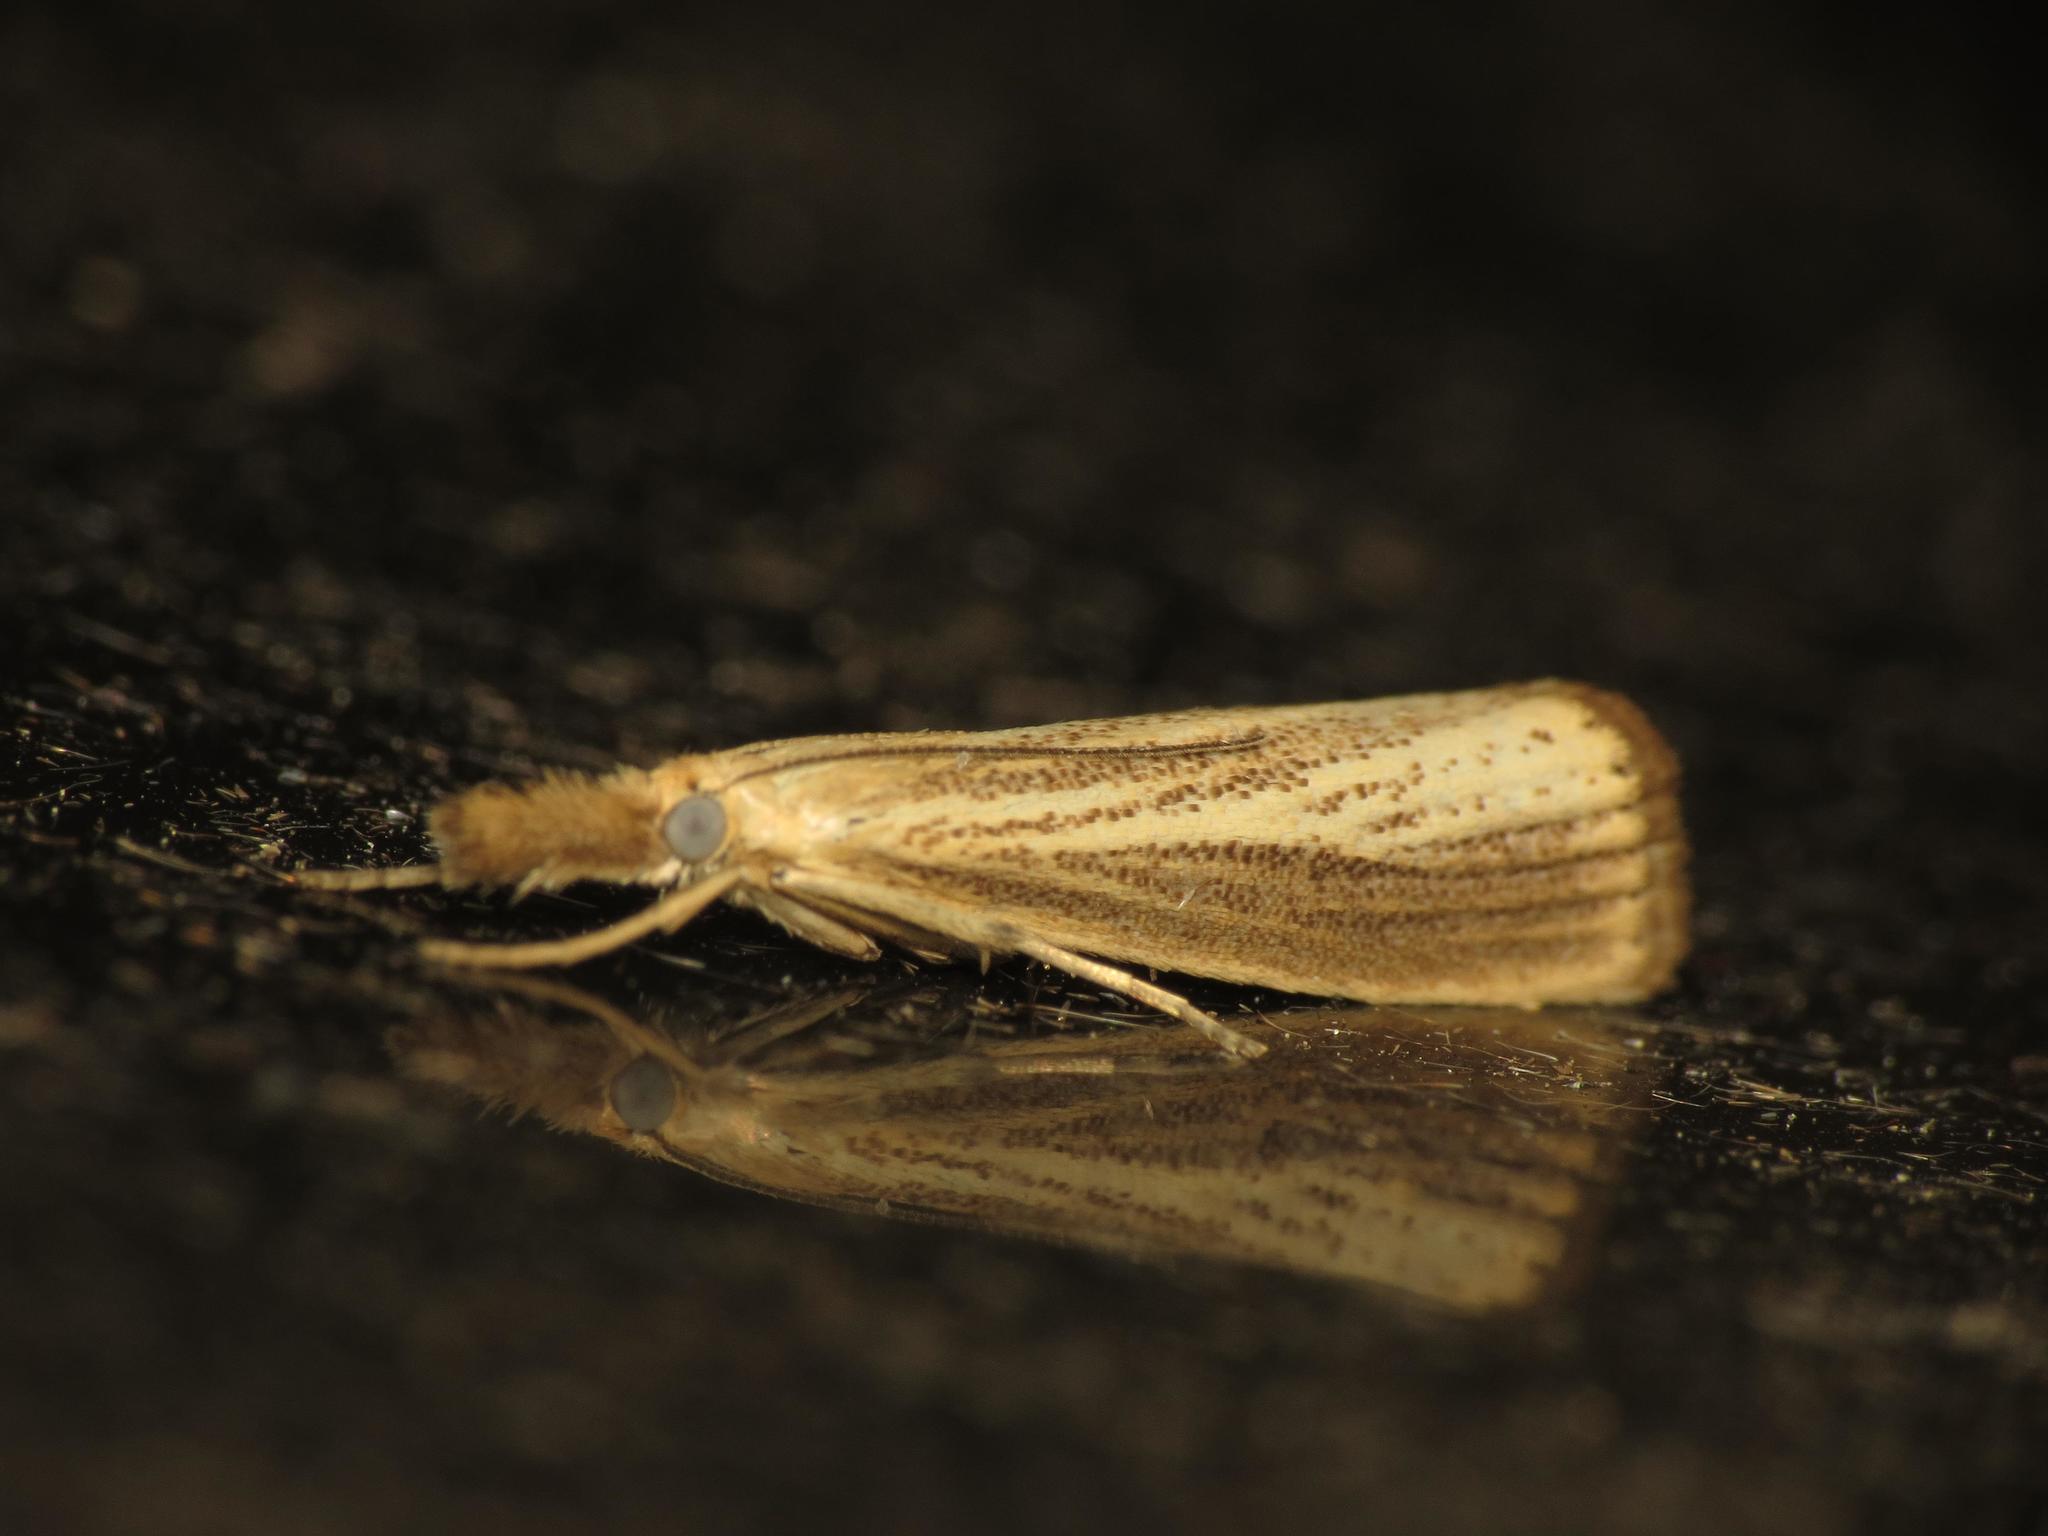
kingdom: Animalia
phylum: Arthropoda
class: Insecta
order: Lepidoptera
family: Crambidae
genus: Agriphila
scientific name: Agriphila straminella
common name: Straw grass-veneer
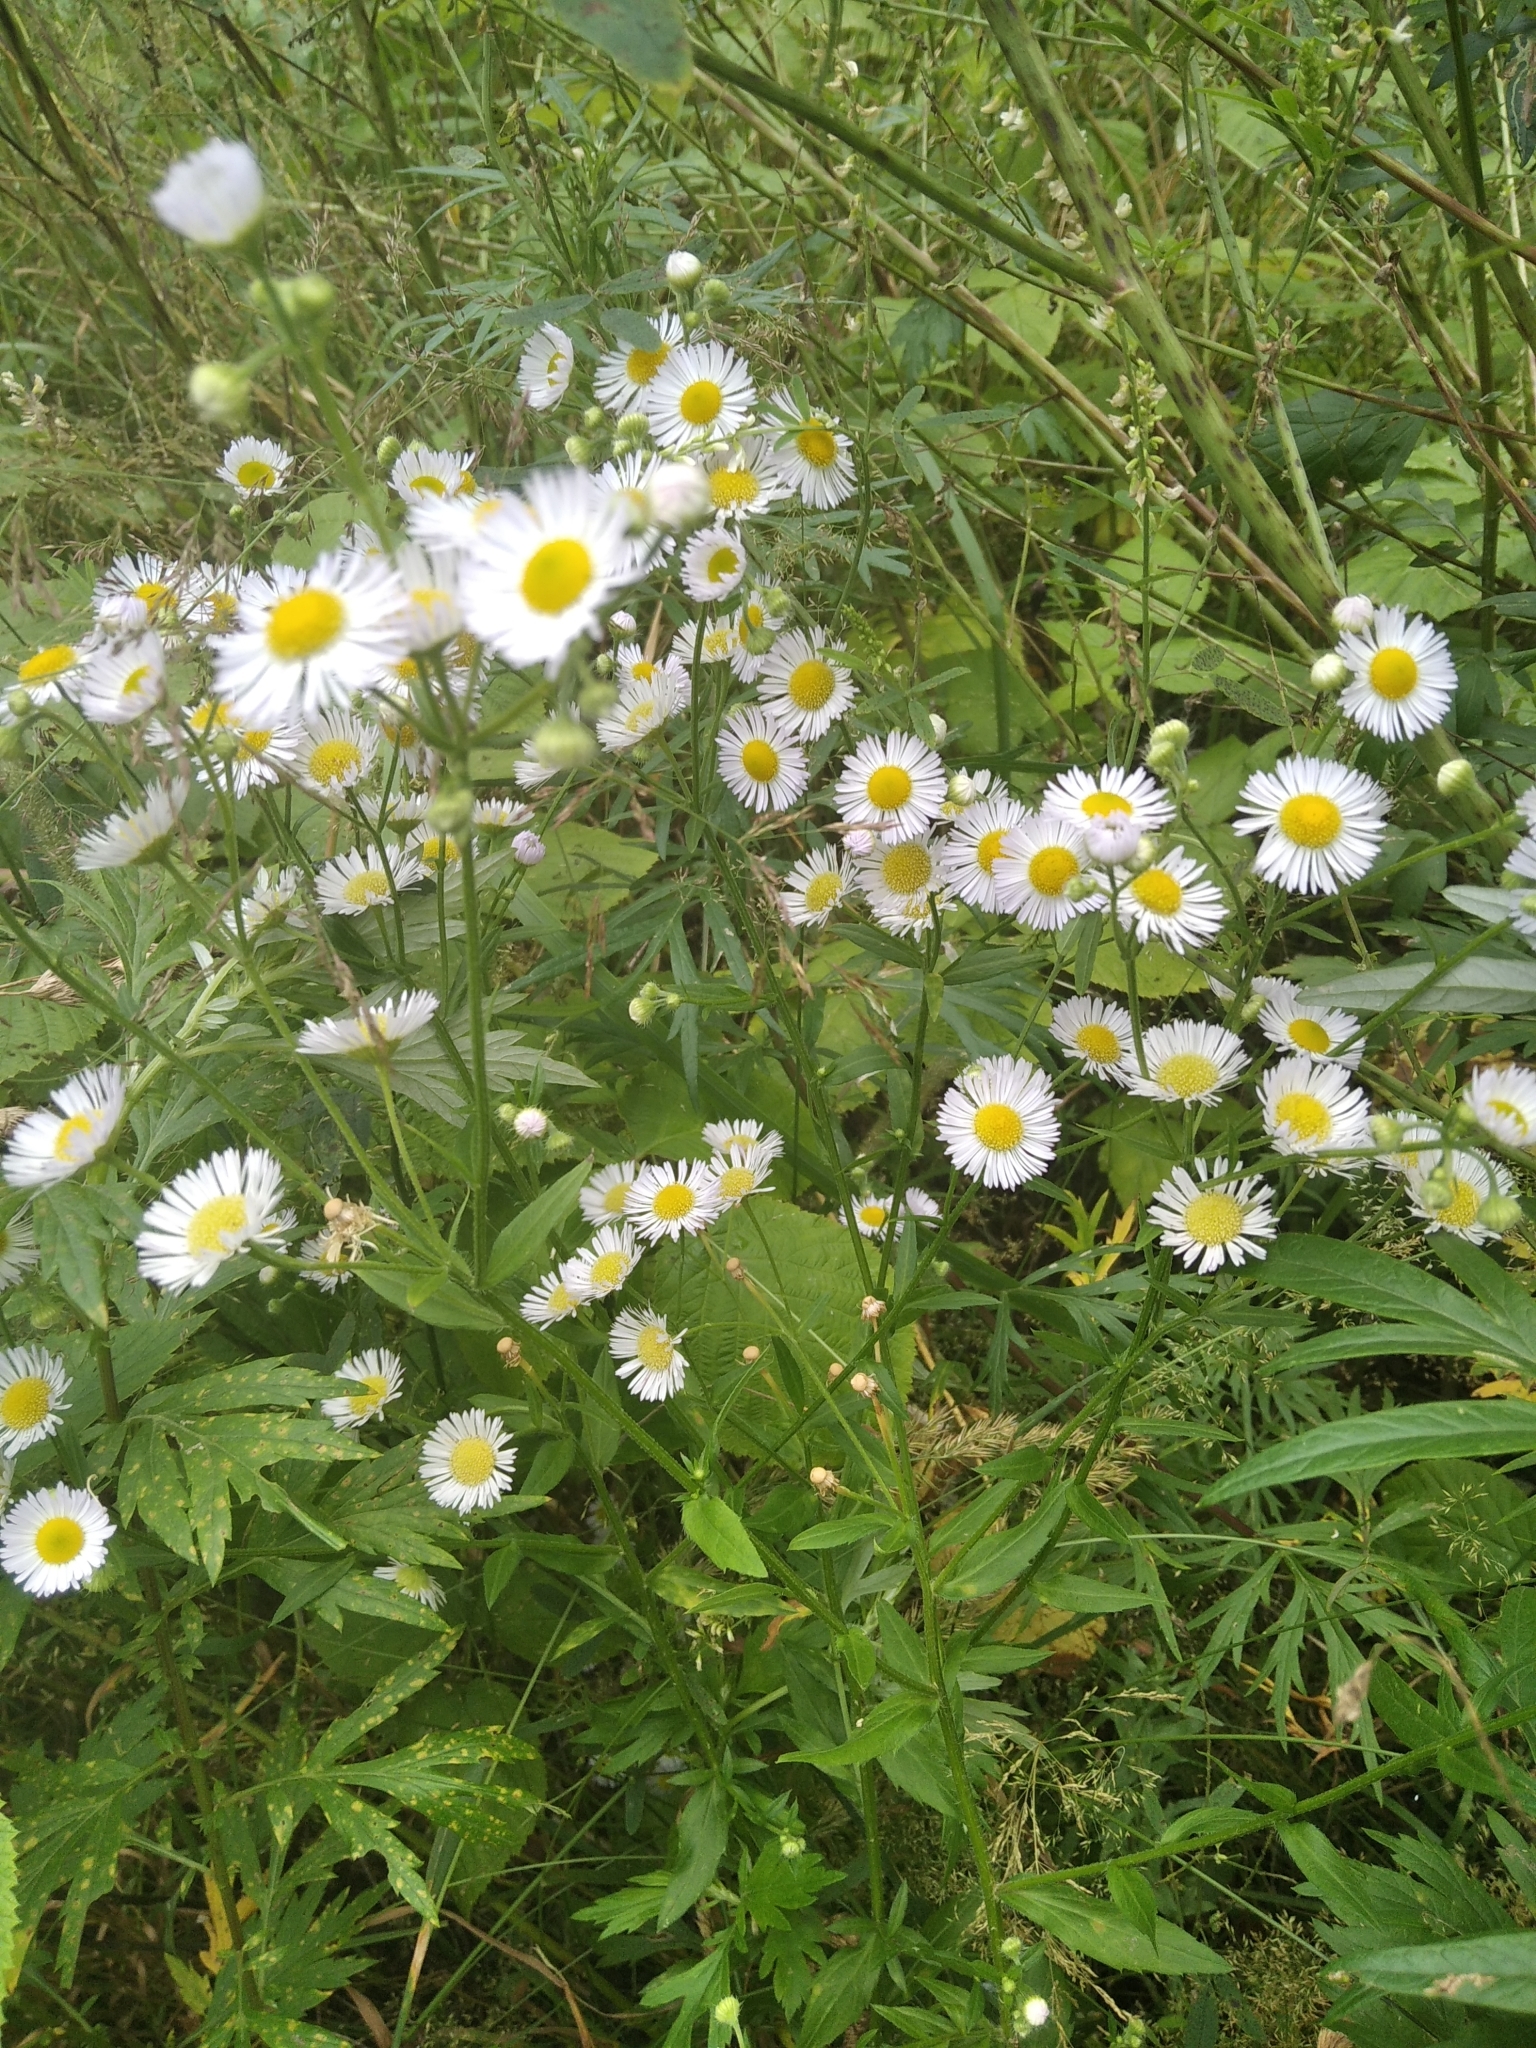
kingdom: Plantae
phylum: Tracheophyta
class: Magnoliopsida
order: Asterales
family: Asteraceae
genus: Erigeron
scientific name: Erigeron annuus
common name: Tall fleabane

◇ ◇ ◇ ◇ ◇

- _The request_
Rewrite only the lines from the one containing "order: Asterales" through the end of the entries, replacing "common name" with "vernacular name" and keeping everything else the same.

- _Completed exercise_
order: Asterales
family: Asteraceae
genus: Erigeron
scientific name: Erigeron annuus
vernacular name: Tall fleabane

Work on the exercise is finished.